# [Task prompt]
Write out all of the material below again, changing every "workflows" to "work processes" and keeping everything else the same. Leave the pictures out.

# [Records to process]

================

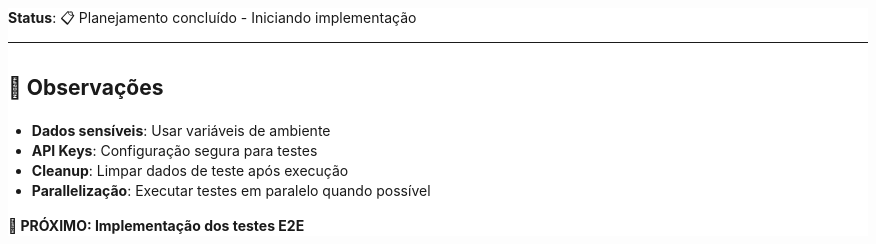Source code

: **Status**: 📋 Planejamento concluído - Iniciando implementação

---

## 📝 **Observações**

- **Dados sensíveis**: Usar variáveis de ambiente
- **API Keys**: Configuração segura para testes
- **Cleanup**: Limpar dados de teste após execução
- **Parallelização**: Executar testes em paralelo quando possível

**🚀 PRÓXIMO: Implementação dos testes E2E** 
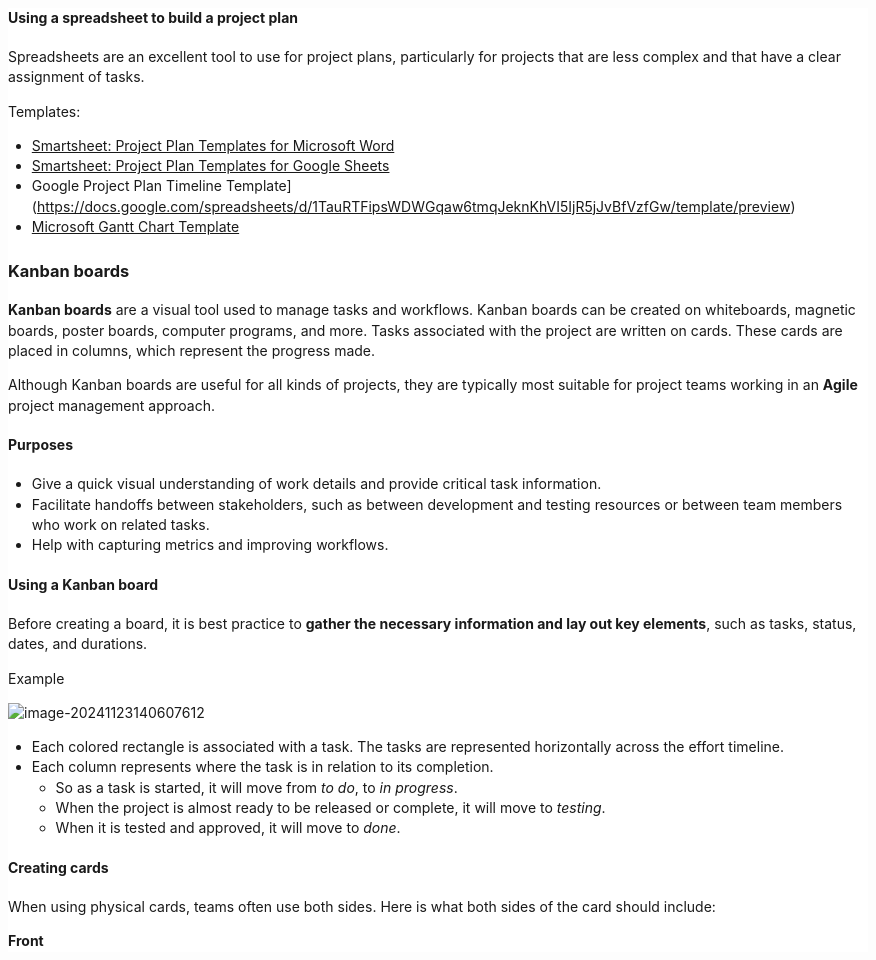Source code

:#### Using a spreadsheet to build a project plan

Spreadsheets are an excellent tool to use for project plans, particularly for projects that are less complex and that have a clear assignment of tasks.

Templates:

- [Smartsheet: Project Plan Templates for Microsoft Word](https://www.smartsheet.com/content/project-plan-templates)
- [Smartsheet: Project Plan Templates for Google Sheets](https://www.smartsheet.com/free-google-docs-templates-google-timeline-templates)
- Google Project Plan Timeline Template](https://docs.google.com/spreadsheets/d/1TauRTFipsWDWGqaw6tmqJeknKhVI5IjR5jJvBfVzfGw/template/preview)
- [Microsoft Gantt Chart Template](https://create.microsoft.com/en-us/template/simple-gantt-chart-4bf6b793-490f-4623-84ca-c9c6251a91fc)

### Kanban boards

**Kanban boards** are a visual tool used to manage tasks and workflows. Kanban boards can be created on whiteboards, magnetic boards, poster boards, computer programs, and more. Tasks associated with the project are written on cards. These cards are placed in columns, which represent the progress made. 

Although Kanban boards are useful for all kinds of projects, they are typically most suitable for project teams working in an **Agile** project management approach. 

#### Purposes

- Give a quick visual understanding of work details and provide critical task information.
- Facilitate handoffs between stakeholders, such as between development and testing resources or between team members who work on related tasks.
- Help with capturing metrics and improving workflows.

#### Using a Kanban board

Before creating a board, it is best practice to **gather the necessary information and lay out key elements**, such as tasks, status, dates, and durations.

Example

![image-20241123140607612](https://raw.githubusercontent.com/EckoTan0804/upic-repo/master/uPic/image-20241123140607612.png)

- Each colored rectangle is associated with a task. The tasks are represented horizontally across the effort timeline. 
- Each column represents where the task is in relation to its completion. 
  - So as a task is started, it will move from *to do*, to *in progress*. 
  - When the project is almost ready to be released or complete, it will move to *testing*. 
  - When it is tested and approved, it will move to *done*.

#### Creating cards

When using physical cards, teams often use both sides. Here is what both sides of the card should include:

**Front**
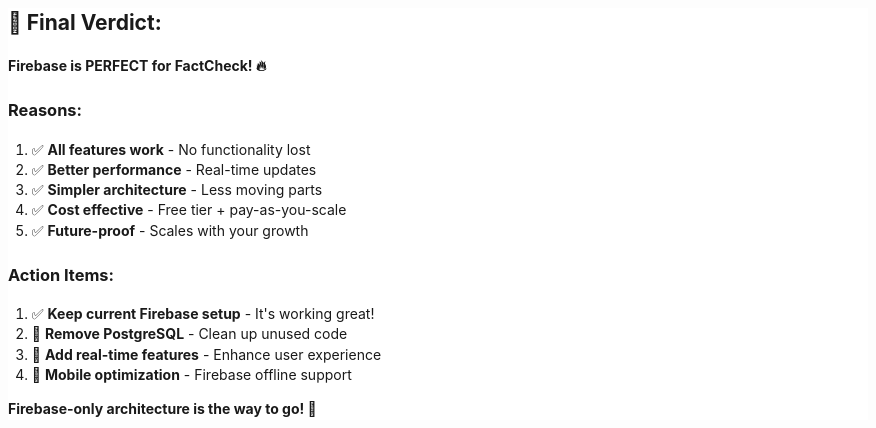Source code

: ## 🎉 **Final Verdict:**

**Firebase is PERFECT for FactCheck! 🔥**

### **Reasons:**
1. ✅ **All features work** - No functionality lost
2. ✅ **Better performance** - Real-time updates
3. ✅ **Simpler architecture** - Less moving parts
4. ✅ **Cost effective** - Free tier + pay-as-you-scale
5. ✅ **Future-proof** - Scales with your growth

### **Action Items:**
1. ✅ **Keep current Firebase setup** - It's working great!
2. 🔄 **Remove PostgreSQL** - Clean up unused code
3. 🚀 **Add real-time features** - Enhance user experience
4. 📱 **Mobile optimization** - Firebase offline support

**Firebase-only architecture is the way to go! 🚀**
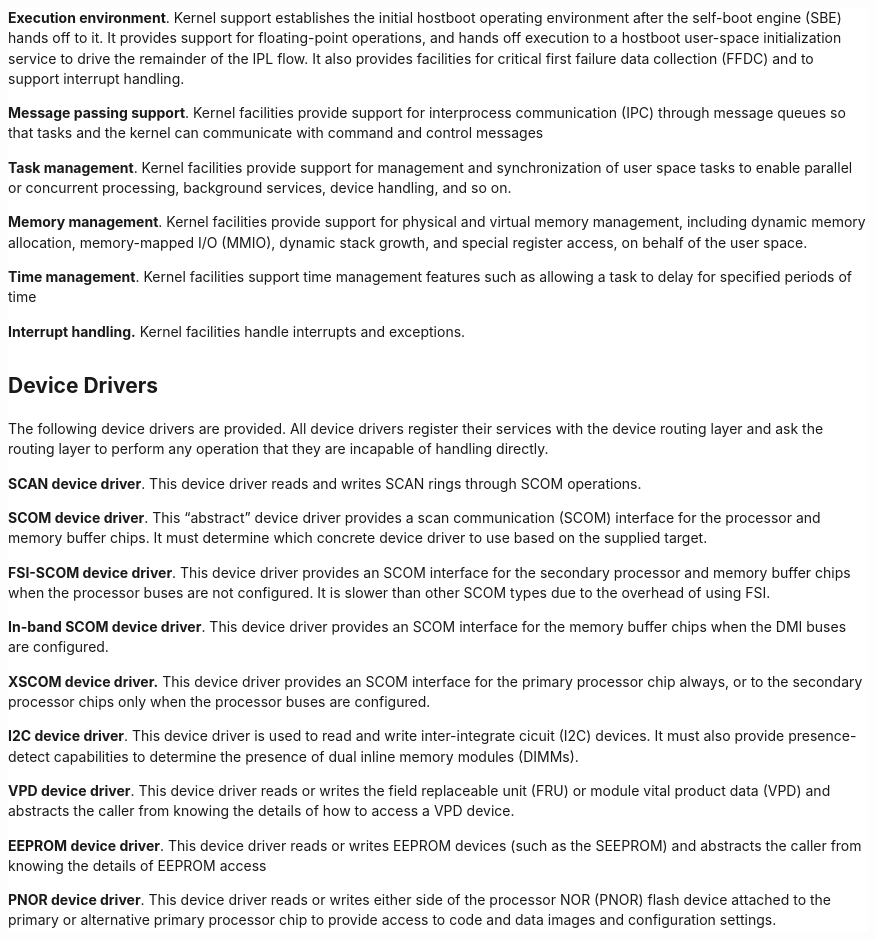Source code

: **Execution environment**. Kernel support establishes the initial hostboot operating environment after the self-boot engine (SBE) hands off to it. It provides support for floating-point operations, and hands off execution to a hostboot user-space initialization service to drive the remainder of the IPL flow. It also provides facilities for critical first failure data collection (FFDC) and to support interrupt handling.

**Message passing support**. Kernel facilities provide support for interprocess communication (IPC) through message queues so that tasks and the kernel can communicate with command and control messages

**Task management**. Kernel facilities provide support for management and synchronization of user space tasks to enable parallel or concurrent processing, background services, device handling, and so on.

**Memory management**. Kernel facilities provide support for physical and virtual memory management, including dynamic memory allocation, memory-mapped I/O (MMIO), dynamic stack growth, and special register access, on behalf of the user space.

**Time management**. Kernel facilities support time management features such as allowing a task to delay for specified periods of time

**Interrupt handling.** Kernel facilities handle interrupts and exceptions.

## <a id="devdrive"> Device Drivers </a> ##
The following device drivers are provided. All device drivers register their services with the device routing layer and ask the routing layer to perform any operation that they are incapable of handling directly.

**SCAN device driver**. This device driver reads and writes SCAN rings through SCOM operations.

**SCOM device driver**. This “abstract” device driver provides a scan communication (SCOM) interface for the processor and memory buffer chips. It must determine which concrete device driver to use based on the supplied target.

**FSI-SCOM device driver**. This device driver provides an SCOM interface for the secondary processor and memory buffer chips when the processor buses are not configured. It is slower than other SCOM types due to the overhead of using FSI.

**In-band SCOM device driver**. This device driver provides an SCOM interface for the memory buffer chips when the DMI buses are configured.

**XSCOM device driver.** This device driver provides an SCOM interface for the primary processor chip always, or to the secondary processor chips only when the processor buses are configured.

**I2C device driver**. This device driver is used to read and write inter-integrate cicuit (I2C) devices. It must also provide presence-detect capabilities to determine the presence of dual inline memory modules (DIMMs).

**VPD device driver**. This device driver reads or writes the field replaceable unit (FRU) or module vital product data (VPD) and abstracts the caller from knowing the details of how to access a VPD device.

**EEPROM device driver**. This device driver reads or writes EEPROM devices (such as the SEEPROM) and abstracts the caller from knowing the details of EEPROM access

**PNOR device driver**. This device driver reads or writes either side of the processor NOR (PNOR) flash device attached to the primary or alternative primary processor chip to provide access to code and data images and configuration settings.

================

# [Solution to the problem]
Source code

: **Status**: 📋 Planejamento concluído - Iniciando implementação

---

## 📝 **Observações**

- **Dados sensíveis**: Usar variáveis de ambiente
- **API Keys**: Configuração segura para testes
- **Cleanup**: Limpar dados de teste após execução
- **Parallelização**: Executar testes em paralelo quando possível

**🚀 PRÓXIMO: Implementação dos testes E2E** 
Source code

:#### Using a spreadsheet to build a project plan

Spreadsheets are an excellent tool to use for project plans, particularly for projects that are less complex and that have a clear assignment of tasks.

Templates:

- [Smartsheet: Project Plan Templates for Microsoft Word](https://www.smartsheet.com/content/project-plan-templates)
- [Smartsheet: Project Plan Templates for Google Sheets](https://www.smartsheet.com/free-google-docs-templates-google-timeline-templates)
- Google Project Plan Timeline Template](https://docs.google.com/spreadsheets/d/1TauRTFipsWDWGqaw6tmqJeknKhVI5IjR5jJvBfVzfGw/template/preview)
- [Microsoft Gantt Chart Template](https://create.microsoft.com/en-us/template/simple-gantt-chart-4bf6b793-490f-4623-84ca-c9c6251a91fc)

### Kanban boards

**Kanban boards** are a visual tool used to manage tasks and work processes. Kanban boards can be created on whiteboards, magnetic boards, poster boards, computer programs, and more. Tasks associated with the project are written on cards. These cards are placed in columns, which represent the progress made. 

Although Kanban boards are useful for all kinds of projects, they are typically most suitable for project teams working in an **Agile** project management approach. 

#### Purposes

- Give a quick visual understanding of work details and provide critical task information.
- Facilitate handoffs between stakeholders, such as between development and testing resources or between team members who work on related tasks.
- Help with capturing metrics and improving work processes.

#### Using a Kanban board

Before creating a board, it is best practice to **gather the necessary information and lay out key elements**, such as tasks, status, dates, and durations.

Example

![image-20241123140607612](https://raw.githubusercontent.com/EckoTan0804/upic-repo/master/uPic/image-20241123140607612.png)

- Each colored rectangle is associated with a task. The tasks are represented horizontally across the effort timeline. 
- Each column represents where the task is in relation to its completion. 
  - So as a task is started, it will move from *to do*, to *in progress*. 
  - When the project is almost ready to be released or complete, it will move to *testing*. 
  - When it is tested and approved, it will move to *done*.

#### Creating cards

When using physical cards, teams often use both sides. Here is what both sides of the card should include:

**Front**
Source code

: ## 🎉 **Final Verdict:**

**Firebase is PERFECT for FactCheck! 🔥**

### **Reasons:**
1. ✅ **All features work** - No functionality lost
2. ✅ **Better performance** - Real-time updates
3. ✅ **Simpler architecture** - Less moving parts
4. ✅ **Cost effective** - Free tier + pay-as-you-scale
5. ✅ **Future-proof** - Scales with your growth

### **Action Items:**
1. ✅ **Keep current Firebase setup** - It's working great!
2. 🔄 **Remove PostgreSQL** - Clean up unused code
3. 🚀 **Add real-time features** - Enhance user experience
4. 📱 **Mobile optimization** - Firebase offline support

**Firebase-only architecture is the way to go! 🚀**
Source code

: **Execution environment**. Kernel support establishes the initial hostboot operating environment after the self-boot engine (SBE) hands off to it. It provides support for floating-point operations, and hands off execution to a hostboot user-space initialization service to drive the remainder of the IPL flow. It also provides facilities for critical first failure data collection (FFDC) and to support interrupt handling.

**Message passing support**. Kernel facilities provide support for interprocess communication (IPC) through message queues so that tasks and the kernel can communicate with command and control messages

**Task management**. Kernel facilities provide support for management and synchronization of user space tasks to enable parallel or concurrent processing, background services, device handling, and so on.

**Memory management**. Kernel facilities provide support for physical and virtual memory management, including dynamic memory allocation, memory-mapped I/O (MMIO), dynamic stack growth, and special register access, on behalf of the user space.

**Time management**. Kernel facilities support time management features such as allowing a task to delay for specified periods of time

**Interrupt handling.** Kernel facilities handle interrupts and exceptions.

## <a id="devdrive"> Device Drivers </a> ##
The following device drivers are provided. All device drivers register their services with the device routing layer and ask the routing layer to perform any operation that they are incapable of handling directly.

**SCAN device driver**. This device driver reads and writes SCAN rings through SCOM operations.

**SCOM device driver**. This “abstract” device driver provides a scan communication (SCOM) interface for the processor and memory buffer chips. It must determine which concrete device driver to use based on the supplied target.

**FSI-SCOM device driver**. This device driver provides an SCOM interface for the secondary processor and memory buffer chips when the processor buses are not configured. It is slower than other SCOM types due to the overhead of using FSI.

**In-band SCOM device driver**. This device driver provides an SCOM interface for the memory buffer chips when the DMI buses are configured.

**XSCOM device driver.** This device driver provides an SCOM interface for the primary processor chip always, or to the secondary processor chips only when the processor buses are configured.

**I2C device driver**. This device driver is used to read and write inter-integrate cicuit (I2C) devices. It must also provide presence-detect capabilities to determine the presence of dual inline memory modules (DIMMs).

**VPD device driver**. This device driver reads or writes the field replaceable unit (FRU) or module vital product data (VPD) and abstracts the caller from knowing the details of how to access a VPD device.

**EEPROM device driver**. This device driver reads or writes EEPROM devices (such as the SEEPROM) and abstracts the caller from knowing the details of EEPROM access

**PNOR device driver**. This device driver reads or writes either side of the processor NOR (PNOR) flash device attached to the primary or alternative primary processor chip to provide access to code and data images and configuration settings.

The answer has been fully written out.